Racconto questo episodio per dire che Arturo è sempre stato un uomo molto considerato, la cui opinione era importante. Ha sempre rappresentato i suoi valori liberali, di un centrodestra unitario, con eleganza, ma anche con tenacia. Qualsiasi cosa abbia fatto l’ha fatta con passione. Anche quando si dedicava al Parco Nazionale d’Abruzzo sollecitava attenzione in parlamento, dove troppe risorse venivano sottratte al nostro patrimonio ambientale.

Promotore infaticabile di convegni, di iniziative, di giornali, di incontri, autore di libri, fino all’ultimo è stato un punto di riferimento e di promozione di amicizia e di confronto. Ha cercato di promuovere sempre e comunque la sintesi tra le diverse anime del centrodestra. È stato animatore del sindacalismo giornalistico, con la fatica di farlo da posizioni che non erano quelle prevalenti. Ma anche in quel contesto, quando è sceso in campo, ha ottenuto un rispetto generale.

Quando mi capitò di proporlo a Berlusconi e ad altri esponenti di vertice come consigliere d’amministrazione della Rai tutti dissero: “ottima idea”. Nessuno ebbe da ribattere alcunché. Perché Arturo era un uomo rispettato da tutti e stimato da tanti, anche su versanti politici lontani da quello che ci ha visto uniti per tanti anni. È difficile trovare un’altra persona operosa come lui, disponibile all’ascolto ma sempre prodigo nella proposta e nella creazione di iniziative. Un uomo del fare.

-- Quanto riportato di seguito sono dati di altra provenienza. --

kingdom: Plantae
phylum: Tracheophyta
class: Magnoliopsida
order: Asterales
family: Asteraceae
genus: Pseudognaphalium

Che ha difeso con tenacia la testata de L’Opinione. Che anche quando la malattia lo ha colpito ci ha proposto iniziative televisive, guardando a Roma e alle elezioni per il Campidoglio. Fino a quando le sue energie gliel’hanno consentito, è stato in prima linea. E da Arturo ti aspettavi sempre qualcosa di nuovo. Qualcosa da fare insieme. Ci divideva la fede calcistica. Ma anche nel contesto sportivo è stato elemento di moderazione, di mitigazione, rispetto a slanci e di esuberanze. Ho sperimentato la sua saggezza anche in quel contesto.

E lo ricordo nei derby allo Stadio Olimpico, con la divisa sociale della Lazio, che accennava un saluto e un sorriso mentre altri facevano prevalere la contrapposizione calcistica dell’evento alla cordialità. Arturo è stato davvero un grande italiano. Averlo conosciuto ed averlo avuto come amico è stato un privilegio. Ci ha arricchito con la sua saggezza, con la sua forza, con le sue proposte.